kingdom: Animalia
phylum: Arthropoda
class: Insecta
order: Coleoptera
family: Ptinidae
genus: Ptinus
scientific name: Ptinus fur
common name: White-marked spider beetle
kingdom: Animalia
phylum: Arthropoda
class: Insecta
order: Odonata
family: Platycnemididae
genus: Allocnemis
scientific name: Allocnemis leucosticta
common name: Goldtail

* * *

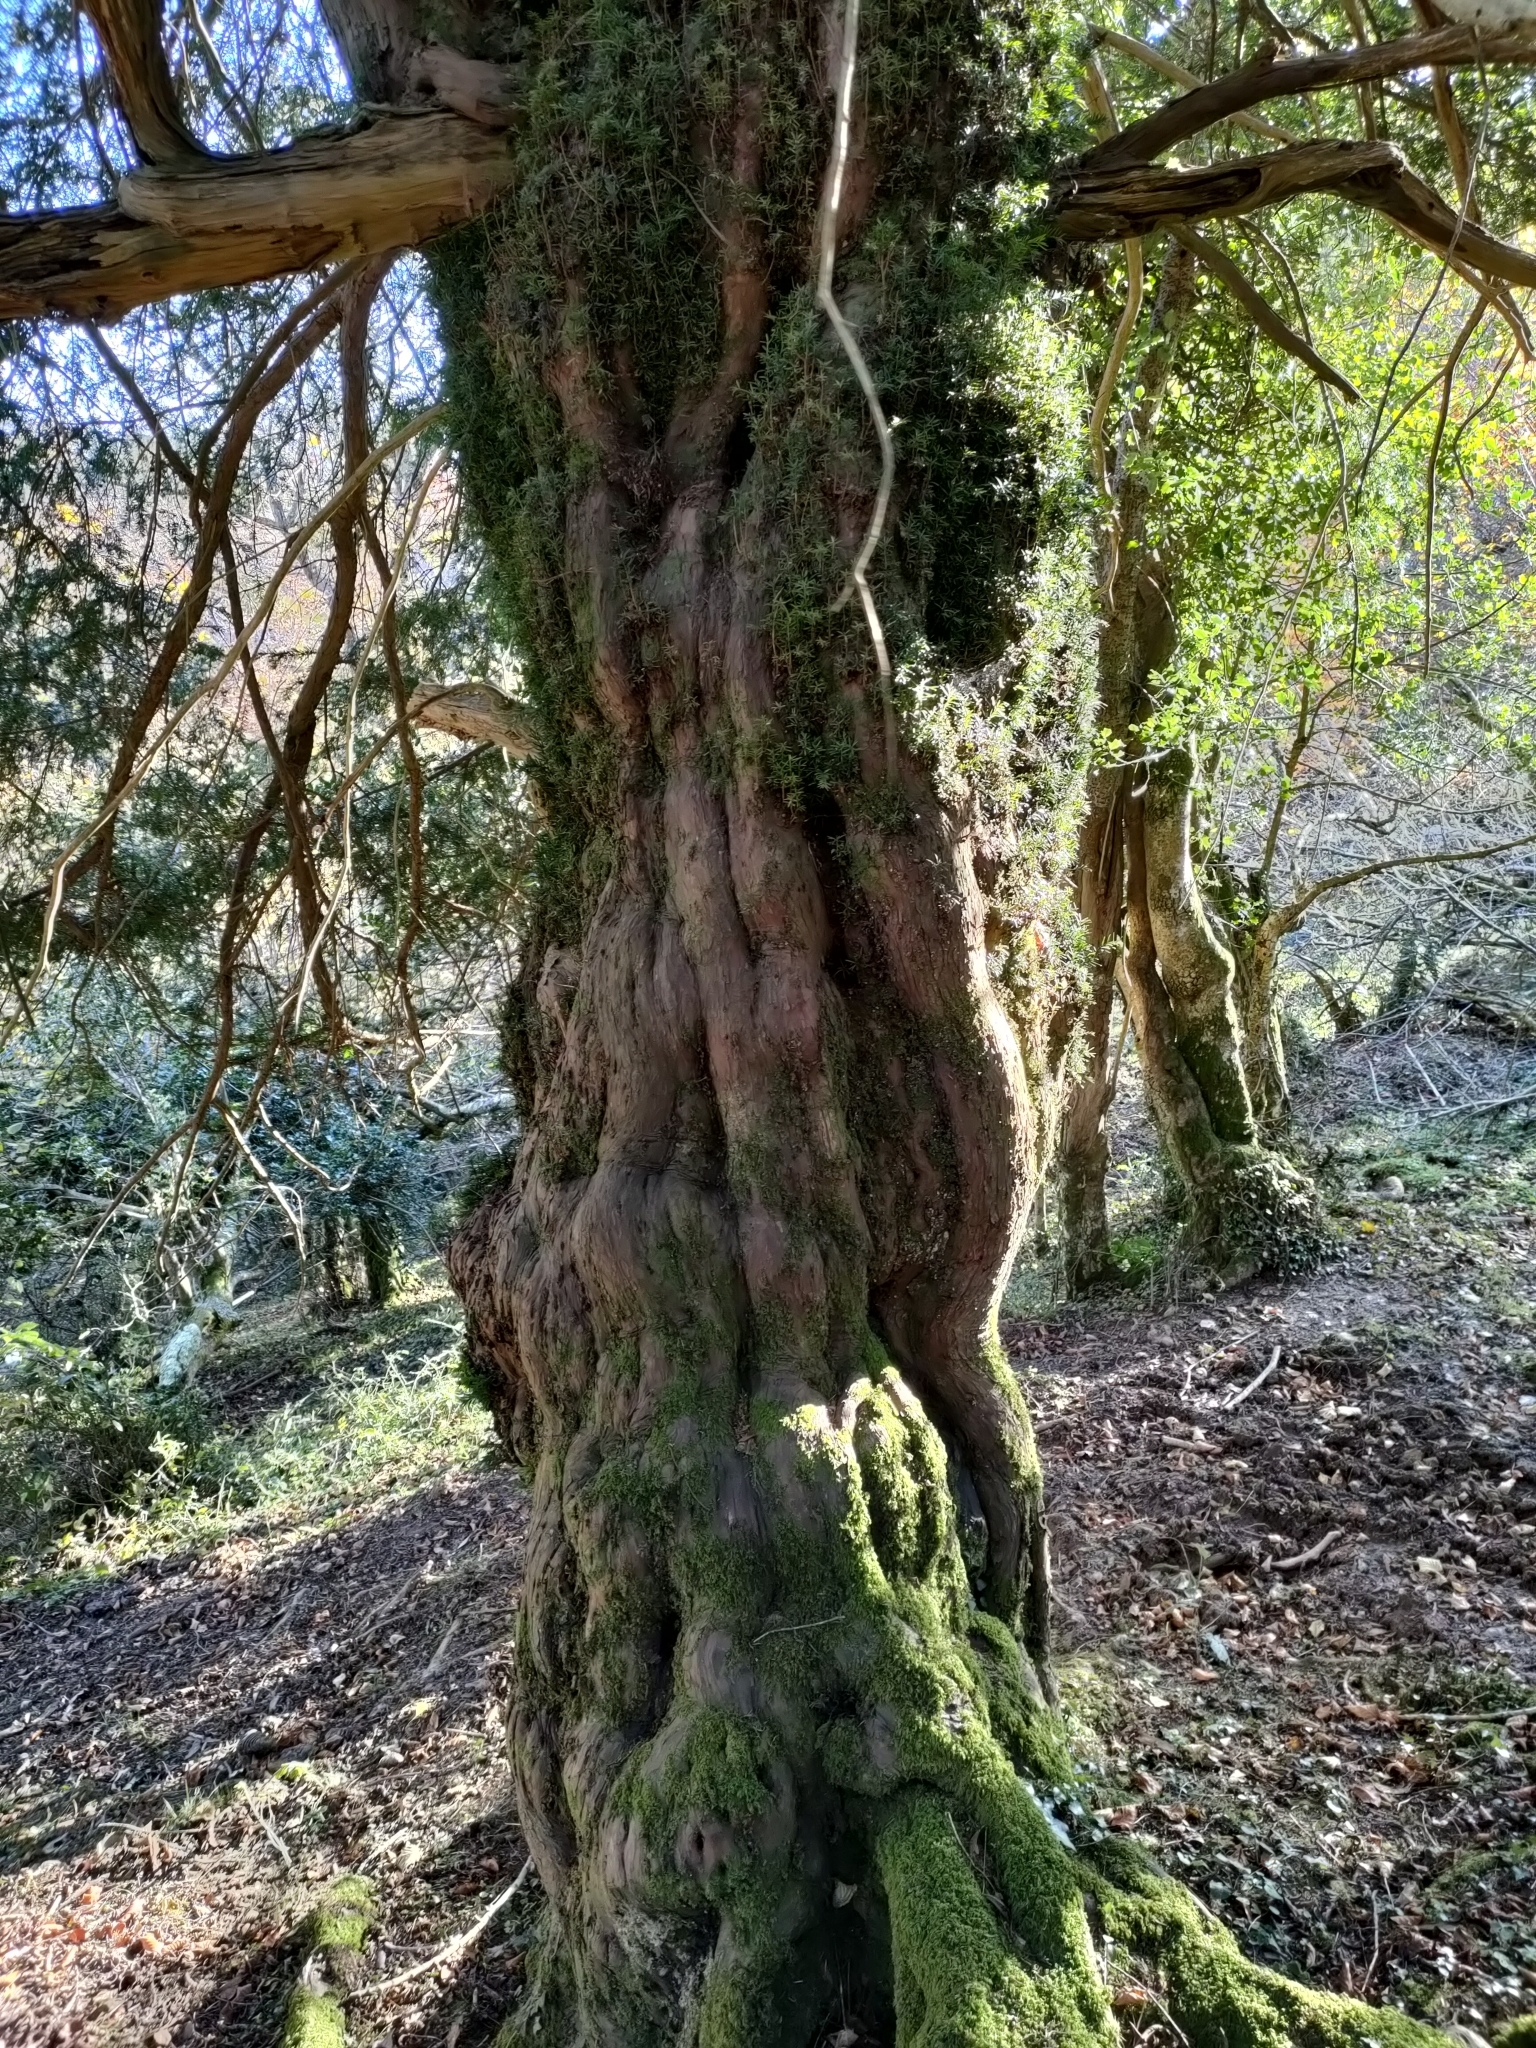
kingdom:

...

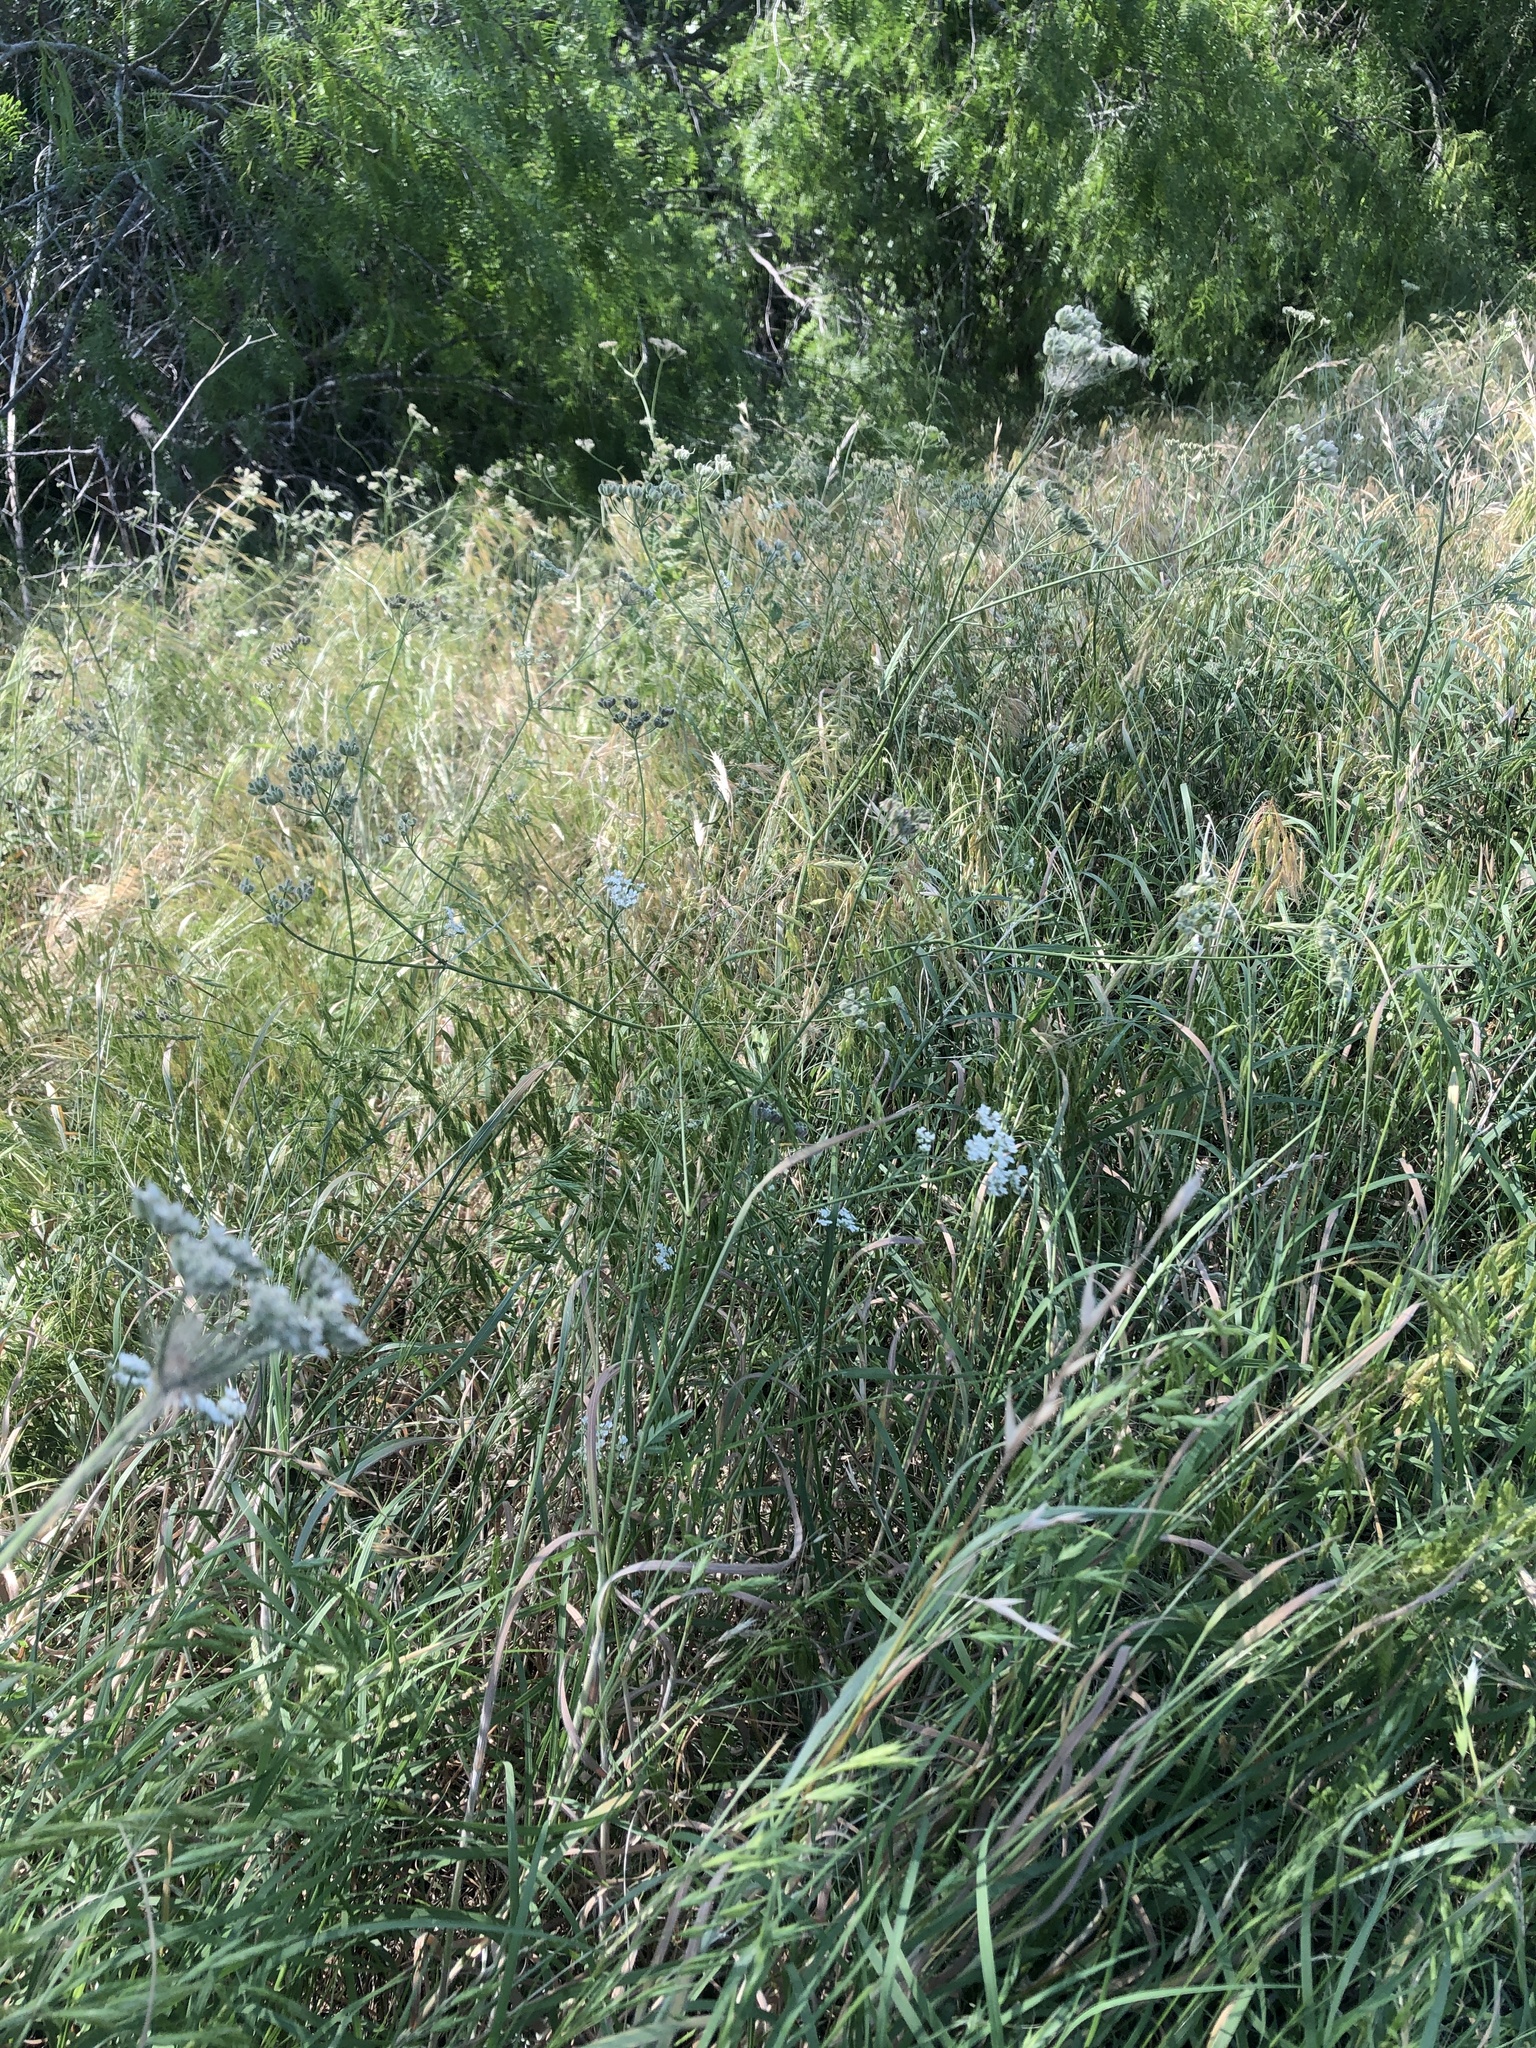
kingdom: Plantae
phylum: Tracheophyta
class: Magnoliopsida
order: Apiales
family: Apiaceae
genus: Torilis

What you are asked to do
Rewrite the lines from the one containing "scientific name: Ptinus fur" through the one containing "scientific name: Allocnemis leucosticta", changing "phylum" to "division" and keeping everything else the same. Give only these lines.

Result for this exercise
scientific name: Ptinus fur
common name: White-marked spider beetle
kingdom: Animalia
division: Arthropoda
class: Insecta
order: Odonata
family: Platycnemididae
genus: Allocnemis
scientific name: Allocnemis leucosticta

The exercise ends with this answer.